Hydroxyapatite (HA)-coated implants were developed to promote osseointegration of titanium implants and to overcome the mechanical drawbacks of solid HA implants. Although many clinical reports on the prognosis of HA-coated implants have reported high success rates, the risks of dissolution and weakening of the coating have been noted. We hypothesized that the chemical and mechanical stability of HA coating are affected by its microstructural characteristics. The present study investigates differences in the microstructures of available HA-coated implants, before and after implantation into the coxal bones of dogs for periods ranging from 3 weeks to 10 months and under the coxal periosteum of dogs for 10 months. The results of transmission electron microscopy and energy-dispersive x-ray analysis revealed that crystallization of super-fine HA crystals occurred in the amorphous phase of the HA coating and progressed over time. This crystallization weakens HA-coated implants by making the amorphous phase brittle, causing stress accumulation within the coating, and causing a decrease in the binding strength between the coating and the substrate. Furthermore, the HA coating dissolved in soft tissue. Dissolution started with the super-fine HA crystals in the crystallized portion that was originally part of the amorphous phase.

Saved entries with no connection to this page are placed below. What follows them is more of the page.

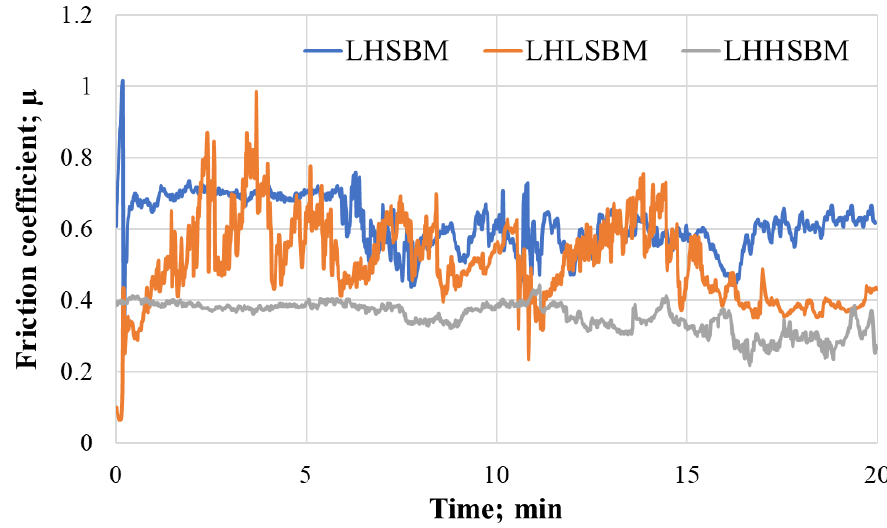
Figure 15. The real-time friction coefficient of Al/SiC composites under 10 N load.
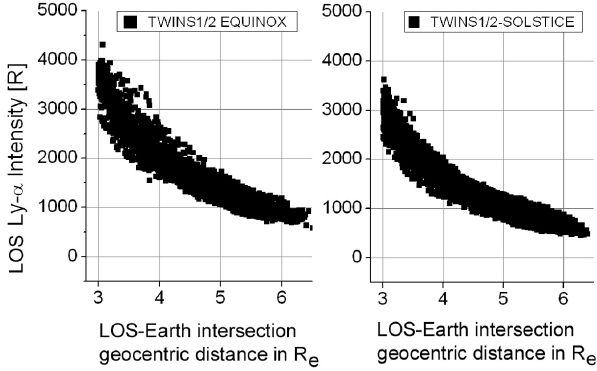
Fig. 5. TWINS1/2 equinox dataset (left) and summer-solstice dataset (right) LAD1/2 Lyman- α all lines of sight (LOS) intensi- ties in Rayleigh [R] (recalibrated as described in Sect. 9 and in- terplanetary background corrected) plotted against their geocentric LOS–Earth intersection distances in R E .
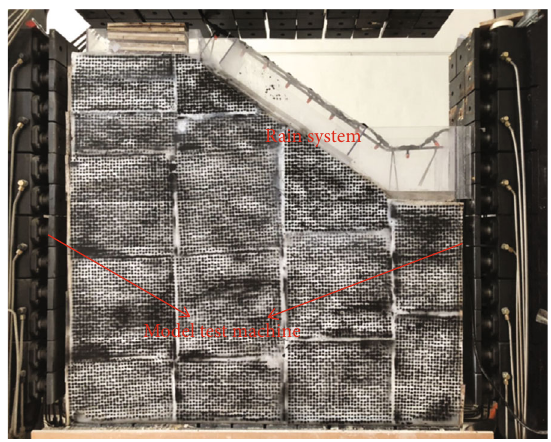
Figure 20: Model experiment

Microstructural changes in bone of HA-coated implants

In our previous comparative push-out test of HA-coated implants and dense HA implants in dog bone, the ratio of the push-out value of the HA-coated implant to that of the dense HA implant decreased with time due to weakening of the HA coating as compared to the dense, more durable HA. The aim of this study was to investigate by histological examination of HA-coated implants in dog bone, using TEM, how this weakening of the HA coating occurs. The HA coating before implantation is composed of an amorphous glassy phase and a crystal phase scattered within the glassy phase. After implantation, the crystal phase remained almost unchanged. However, in the glassy phase, crystallization occurred and progressed with time. By 3 weeks after implantation, this crystallization already had started in the surface portion of the HA coating where it was covered by bone and also where it still touched the soft tissue. By 10 months, the crystallization had progressed to the deeper portion of the HA coating and had expanded to most of the glassy phase except for the narrow portions along the substrate-coating interface. These findings suggest that a progression of crystallization in the glassy phase causes stress accumulation within the HA coating, especially in the interface between the HA coating and the substrate, and that this stress accumulation results in a weakening of the HA-coated implant.